• _TO DO_
Return the text of every record below word for word, omitting the pictures.

(Data visualization images)
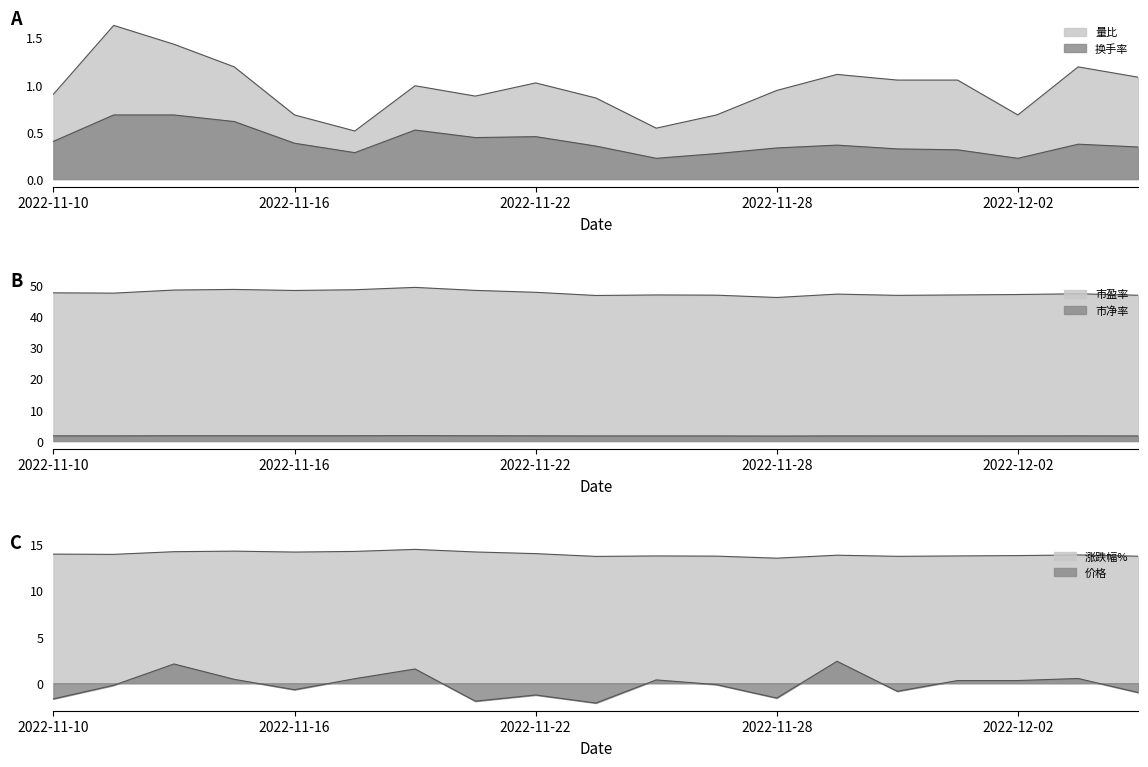

True or false: 换手率 has more than 2 points higher than both neighbors.

True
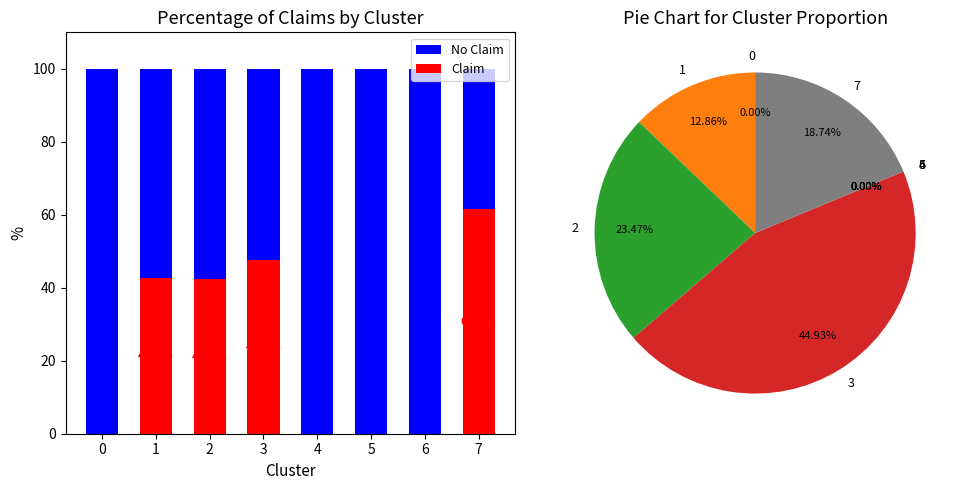

Reading right to left, extract all data points from this chart.

No Claim: 7=38.6	6=100.0	5=100.0	4=100.0	3=52.4	2=57.7	1=57.3	0=100.0
Claim: 7=61.4	6=0.0	5=0.0	4=0.0	3=47.6	2=42.3	1=42.7	0=0.0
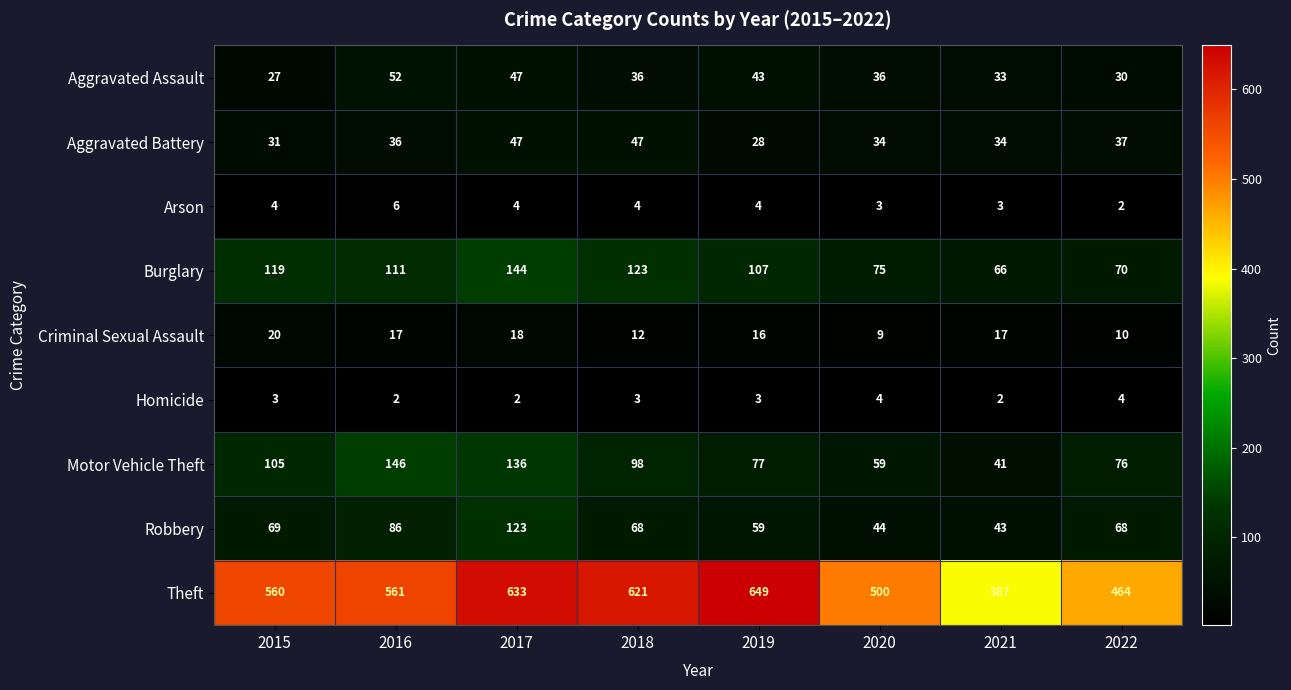

Rank the series by their maximum value, from lowest to highest.

Homicide, Arson, Criminal Sexual Assault, Aggravated Battery, Aggravated Assault, Robbery, Burglary, Motor Vehicle Theft, Theft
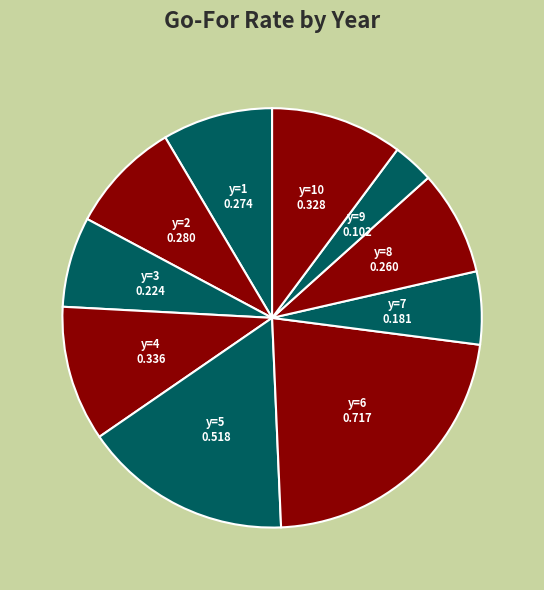

How many slices are in this pie chart?

10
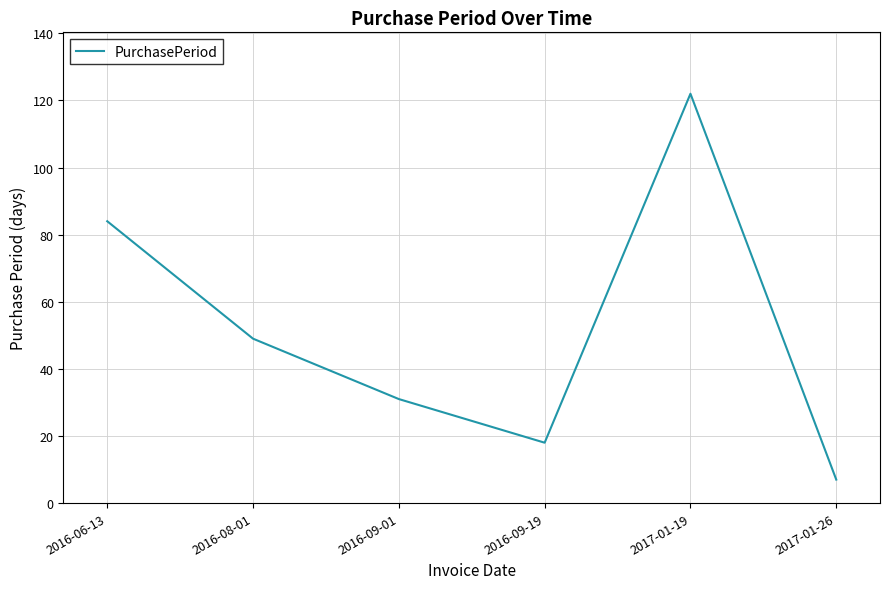

Reading left to right, list all the values displayed in this chart.

84	49	31	18	122	7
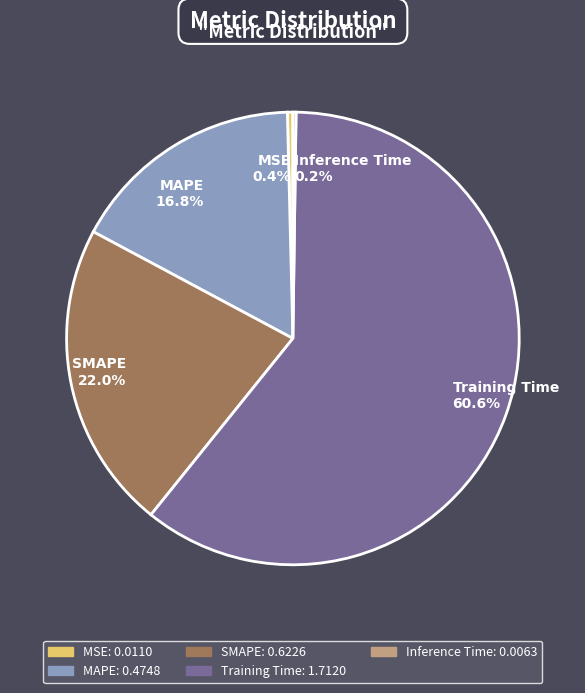

The Training Time slice represents 50% of the pie. True or false?

False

• _TASK SOLUTION_
True or false: 换手率 has more than 2 points higher than both neighbors.

True

Reading right to left, extract all data points from this chart.

No Claim: 7=38.6	6=100.0	5=100.0	4=100.0	3=52.4	2=57.7	1=57.3	0=100.0
Claim: 7=61.4	6=0.0	5=0.0	4=0.0	3=47.6	2=42.3	1=42.7	0=0.0

Rank the series by their maximum value, from lowest to highest.

Homicide, Arson, Criminal Sexual Assault, Aggravated Battery, Aggravated Assault, Robbery, Burglary, Motor Vehicle Theft, Theft

How many slices are in this pie chart?

10

Reading left to right, list all the values displayed in this chart.

84	49	31	18	122	7

The Training Time slice represents 50% of the pie. True or false?

False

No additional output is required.